• [What you are asked to do]
Pull out every line below containing the word "education".

□ □ □ □

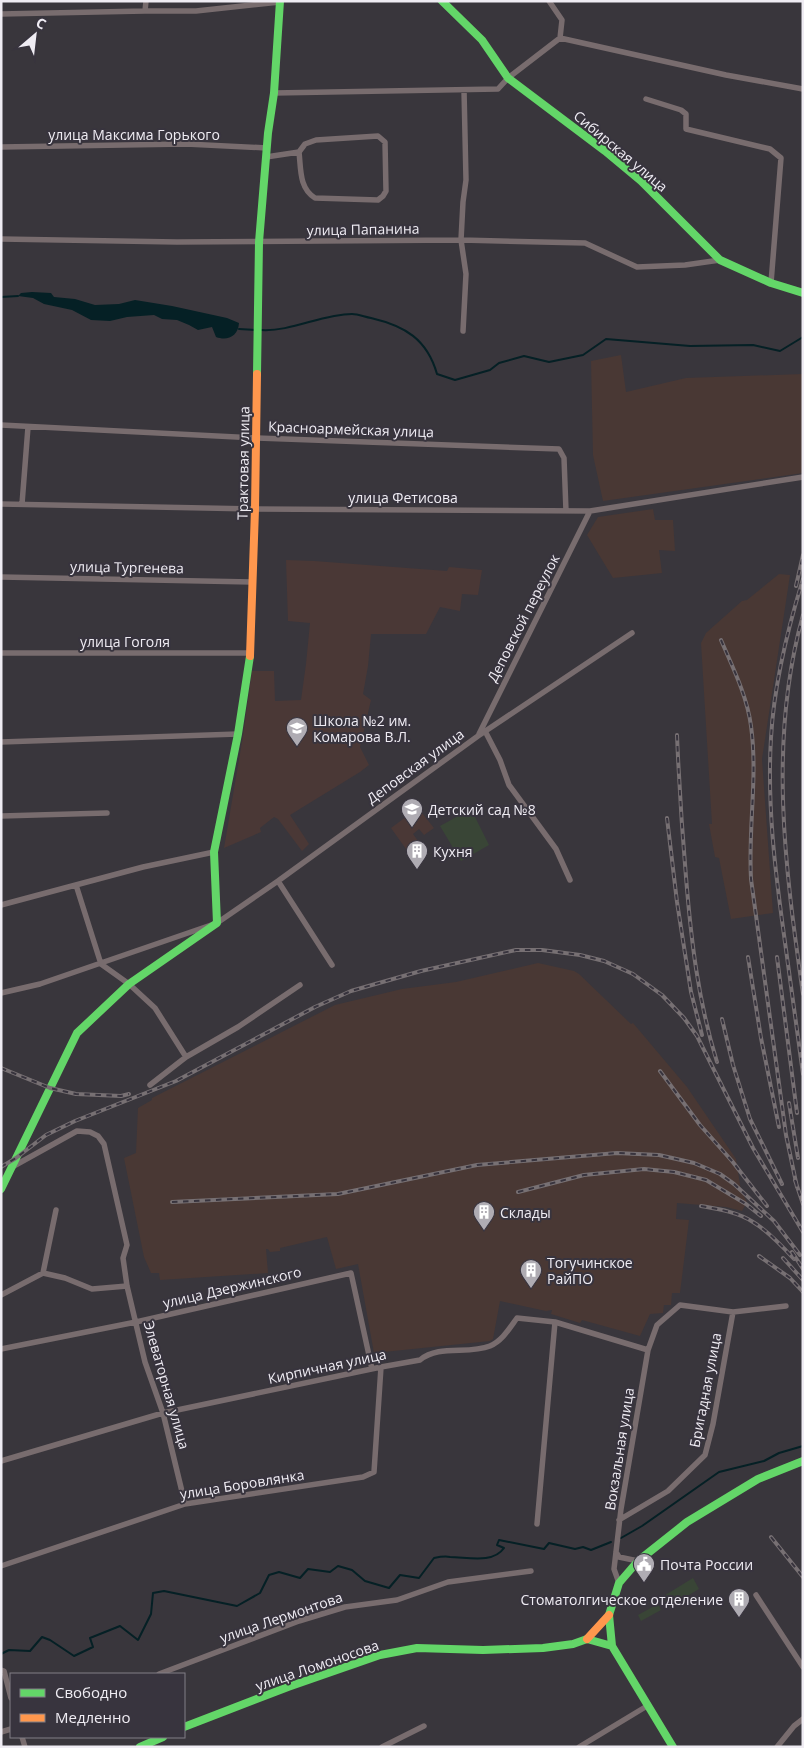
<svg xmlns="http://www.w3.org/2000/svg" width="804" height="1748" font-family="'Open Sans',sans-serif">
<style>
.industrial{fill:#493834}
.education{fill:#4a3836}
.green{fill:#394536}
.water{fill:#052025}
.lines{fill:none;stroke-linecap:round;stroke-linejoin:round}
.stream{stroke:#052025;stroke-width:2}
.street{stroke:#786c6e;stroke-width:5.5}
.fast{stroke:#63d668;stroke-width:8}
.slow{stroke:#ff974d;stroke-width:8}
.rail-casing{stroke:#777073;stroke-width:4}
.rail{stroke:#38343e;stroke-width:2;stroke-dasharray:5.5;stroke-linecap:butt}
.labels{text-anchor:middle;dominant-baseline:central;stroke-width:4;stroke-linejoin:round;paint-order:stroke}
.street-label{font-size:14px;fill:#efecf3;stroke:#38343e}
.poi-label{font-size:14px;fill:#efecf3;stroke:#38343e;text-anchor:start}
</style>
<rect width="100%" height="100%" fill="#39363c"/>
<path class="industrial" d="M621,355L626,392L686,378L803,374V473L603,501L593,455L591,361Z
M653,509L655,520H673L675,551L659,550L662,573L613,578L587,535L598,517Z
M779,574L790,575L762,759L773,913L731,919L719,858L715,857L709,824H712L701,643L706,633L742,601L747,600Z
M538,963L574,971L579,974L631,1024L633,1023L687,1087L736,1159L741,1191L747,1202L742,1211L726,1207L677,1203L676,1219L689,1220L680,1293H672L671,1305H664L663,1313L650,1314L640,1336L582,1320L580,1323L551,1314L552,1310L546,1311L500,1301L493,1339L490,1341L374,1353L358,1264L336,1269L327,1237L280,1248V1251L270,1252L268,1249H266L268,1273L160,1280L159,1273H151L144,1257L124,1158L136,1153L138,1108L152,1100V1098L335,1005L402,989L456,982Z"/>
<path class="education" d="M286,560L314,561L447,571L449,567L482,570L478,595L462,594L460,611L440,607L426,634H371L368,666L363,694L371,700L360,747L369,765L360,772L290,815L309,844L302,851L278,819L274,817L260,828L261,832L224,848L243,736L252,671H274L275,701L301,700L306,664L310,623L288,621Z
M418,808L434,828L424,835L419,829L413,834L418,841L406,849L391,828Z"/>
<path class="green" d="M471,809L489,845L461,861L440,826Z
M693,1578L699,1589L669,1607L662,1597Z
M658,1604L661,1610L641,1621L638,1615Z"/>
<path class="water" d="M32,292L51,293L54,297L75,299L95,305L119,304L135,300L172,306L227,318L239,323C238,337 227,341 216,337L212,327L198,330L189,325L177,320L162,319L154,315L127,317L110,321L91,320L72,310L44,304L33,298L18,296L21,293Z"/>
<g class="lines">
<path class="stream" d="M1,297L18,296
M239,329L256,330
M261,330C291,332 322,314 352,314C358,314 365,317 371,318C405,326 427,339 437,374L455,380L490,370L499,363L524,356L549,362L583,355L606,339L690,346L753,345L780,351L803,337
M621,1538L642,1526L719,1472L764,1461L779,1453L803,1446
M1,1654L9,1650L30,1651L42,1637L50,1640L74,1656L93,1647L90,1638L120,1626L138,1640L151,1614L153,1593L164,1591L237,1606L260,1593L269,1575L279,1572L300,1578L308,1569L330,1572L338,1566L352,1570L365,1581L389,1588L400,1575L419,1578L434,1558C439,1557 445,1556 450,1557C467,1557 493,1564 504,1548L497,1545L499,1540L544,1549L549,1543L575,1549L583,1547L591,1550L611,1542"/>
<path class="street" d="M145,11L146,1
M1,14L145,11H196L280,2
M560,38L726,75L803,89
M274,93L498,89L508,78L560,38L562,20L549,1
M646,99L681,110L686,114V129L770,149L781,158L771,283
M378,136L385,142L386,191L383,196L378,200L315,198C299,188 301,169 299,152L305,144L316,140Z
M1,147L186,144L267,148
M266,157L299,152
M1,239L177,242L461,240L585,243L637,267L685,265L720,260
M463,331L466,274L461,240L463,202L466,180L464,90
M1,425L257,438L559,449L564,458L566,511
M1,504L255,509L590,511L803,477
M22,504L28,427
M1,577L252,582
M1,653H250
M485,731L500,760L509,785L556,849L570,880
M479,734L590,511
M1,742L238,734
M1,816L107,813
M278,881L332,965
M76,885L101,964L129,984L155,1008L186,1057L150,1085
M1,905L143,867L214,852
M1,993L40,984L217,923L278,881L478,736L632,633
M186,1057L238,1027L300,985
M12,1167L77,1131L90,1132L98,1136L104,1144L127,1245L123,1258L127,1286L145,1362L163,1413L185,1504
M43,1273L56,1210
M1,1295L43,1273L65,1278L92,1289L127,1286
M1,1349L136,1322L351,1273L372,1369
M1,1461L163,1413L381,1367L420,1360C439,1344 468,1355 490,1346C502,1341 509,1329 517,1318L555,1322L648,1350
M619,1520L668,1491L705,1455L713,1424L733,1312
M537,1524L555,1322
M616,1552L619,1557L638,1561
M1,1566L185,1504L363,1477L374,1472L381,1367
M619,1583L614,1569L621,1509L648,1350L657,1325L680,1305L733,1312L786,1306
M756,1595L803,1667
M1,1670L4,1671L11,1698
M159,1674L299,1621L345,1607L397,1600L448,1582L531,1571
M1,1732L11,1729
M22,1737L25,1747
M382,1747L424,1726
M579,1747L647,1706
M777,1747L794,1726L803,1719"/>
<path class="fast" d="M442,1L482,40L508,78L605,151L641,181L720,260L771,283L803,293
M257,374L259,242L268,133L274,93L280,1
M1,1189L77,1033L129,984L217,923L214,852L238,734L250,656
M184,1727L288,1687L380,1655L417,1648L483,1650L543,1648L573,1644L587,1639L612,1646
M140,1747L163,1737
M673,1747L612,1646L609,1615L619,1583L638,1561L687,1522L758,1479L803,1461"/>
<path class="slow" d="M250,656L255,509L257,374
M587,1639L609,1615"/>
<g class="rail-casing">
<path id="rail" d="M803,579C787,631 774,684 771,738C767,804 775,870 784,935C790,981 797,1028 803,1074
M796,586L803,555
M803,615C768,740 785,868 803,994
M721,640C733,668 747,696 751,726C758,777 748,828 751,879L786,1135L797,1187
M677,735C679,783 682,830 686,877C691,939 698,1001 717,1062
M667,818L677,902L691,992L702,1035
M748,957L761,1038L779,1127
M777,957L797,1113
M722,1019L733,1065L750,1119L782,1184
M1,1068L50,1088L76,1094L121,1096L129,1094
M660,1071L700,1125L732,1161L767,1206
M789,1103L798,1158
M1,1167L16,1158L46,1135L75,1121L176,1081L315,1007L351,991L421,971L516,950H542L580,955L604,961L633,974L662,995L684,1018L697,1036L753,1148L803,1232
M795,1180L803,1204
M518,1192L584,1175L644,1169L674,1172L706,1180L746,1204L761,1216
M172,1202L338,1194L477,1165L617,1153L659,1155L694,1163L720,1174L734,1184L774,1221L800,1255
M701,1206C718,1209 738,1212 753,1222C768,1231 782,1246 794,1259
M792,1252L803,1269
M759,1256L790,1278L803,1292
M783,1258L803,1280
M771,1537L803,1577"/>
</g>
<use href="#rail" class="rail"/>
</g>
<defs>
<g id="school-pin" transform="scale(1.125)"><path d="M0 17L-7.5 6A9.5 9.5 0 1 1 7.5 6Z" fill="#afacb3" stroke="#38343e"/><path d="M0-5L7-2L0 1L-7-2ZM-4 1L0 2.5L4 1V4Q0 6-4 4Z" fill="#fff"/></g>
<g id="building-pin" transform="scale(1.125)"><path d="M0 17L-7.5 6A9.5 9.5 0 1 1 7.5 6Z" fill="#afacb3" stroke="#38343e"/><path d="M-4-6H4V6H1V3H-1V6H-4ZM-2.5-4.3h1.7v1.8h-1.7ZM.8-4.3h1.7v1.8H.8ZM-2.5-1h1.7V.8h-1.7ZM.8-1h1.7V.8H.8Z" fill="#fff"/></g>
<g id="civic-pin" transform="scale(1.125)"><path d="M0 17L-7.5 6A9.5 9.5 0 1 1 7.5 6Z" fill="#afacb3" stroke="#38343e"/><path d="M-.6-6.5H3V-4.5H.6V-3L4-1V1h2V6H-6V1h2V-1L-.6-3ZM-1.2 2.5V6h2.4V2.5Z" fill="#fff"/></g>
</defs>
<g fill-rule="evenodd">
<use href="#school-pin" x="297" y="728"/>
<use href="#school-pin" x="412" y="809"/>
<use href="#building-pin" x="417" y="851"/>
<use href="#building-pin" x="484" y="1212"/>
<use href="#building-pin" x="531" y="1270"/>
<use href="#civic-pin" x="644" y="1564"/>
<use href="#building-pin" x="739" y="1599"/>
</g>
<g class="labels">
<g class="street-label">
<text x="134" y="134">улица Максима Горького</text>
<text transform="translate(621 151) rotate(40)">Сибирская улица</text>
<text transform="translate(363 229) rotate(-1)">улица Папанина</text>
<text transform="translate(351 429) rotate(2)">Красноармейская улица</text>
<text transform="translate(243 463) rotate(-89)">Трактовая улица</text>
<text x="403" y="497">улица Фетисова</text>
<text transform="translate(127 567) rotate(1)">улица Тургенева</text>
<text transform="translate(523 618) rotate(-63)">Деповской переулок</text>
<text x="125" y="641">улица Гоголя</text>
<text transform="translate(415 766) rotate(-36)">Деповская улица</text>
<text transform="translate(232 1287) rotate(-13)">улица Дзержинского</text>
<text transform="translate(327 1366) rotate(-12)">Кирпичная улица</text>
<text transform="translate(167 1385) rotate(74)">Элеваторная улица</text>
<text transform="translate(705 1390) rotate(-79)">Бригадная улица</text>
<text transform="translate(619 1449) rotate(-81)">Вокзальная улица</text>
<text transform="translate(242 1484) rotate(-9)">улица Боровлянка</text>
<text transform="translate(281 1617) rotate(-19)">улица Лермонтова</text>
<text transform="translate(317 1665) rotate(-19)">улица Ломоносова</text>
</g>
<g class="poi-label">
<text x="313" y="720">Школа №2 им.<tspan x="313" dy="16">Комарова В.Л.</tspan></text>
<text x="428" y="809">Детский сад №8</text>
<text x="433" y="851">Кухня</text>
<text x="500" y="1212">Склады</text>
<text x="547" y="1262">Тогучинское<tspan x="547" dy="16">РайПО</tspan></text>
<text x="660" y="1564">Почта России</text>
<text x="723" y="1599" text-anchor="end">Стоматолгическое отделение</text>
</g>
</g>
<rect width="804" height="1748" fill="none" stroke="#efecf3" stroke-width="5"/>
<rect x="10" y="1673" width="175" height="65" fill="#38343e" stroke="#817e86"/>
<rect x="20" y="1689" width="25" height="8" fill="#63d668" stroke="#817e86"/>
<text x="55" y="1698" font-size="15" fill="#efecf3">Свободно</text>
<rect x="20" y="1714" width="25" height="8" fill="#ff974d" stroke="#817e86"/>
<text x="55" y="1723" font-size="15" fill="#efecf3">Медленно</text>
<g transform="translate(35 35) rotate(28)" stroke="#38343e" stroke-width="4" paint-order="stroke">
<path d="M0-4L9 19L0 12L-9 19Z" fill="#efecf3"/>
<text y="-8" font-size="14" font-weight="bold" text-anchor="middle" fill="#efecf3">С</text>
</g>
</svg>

□ □ □ □

• [Reply to the exercise]
.education{fill:#4a3836}
<path class="education" d="M286,560L314,561L447,571L449,567L482,570L478,595L462,594L460,611L440,607L426,634H371L368,666L363,694L371,700L360,747L369,765L360,772L290,815L309,844L302,851L278,819L274,817L260,828L261,832L224,848L243,736L252,671H274L275,701L301,700L306,664L310,623L288,621Z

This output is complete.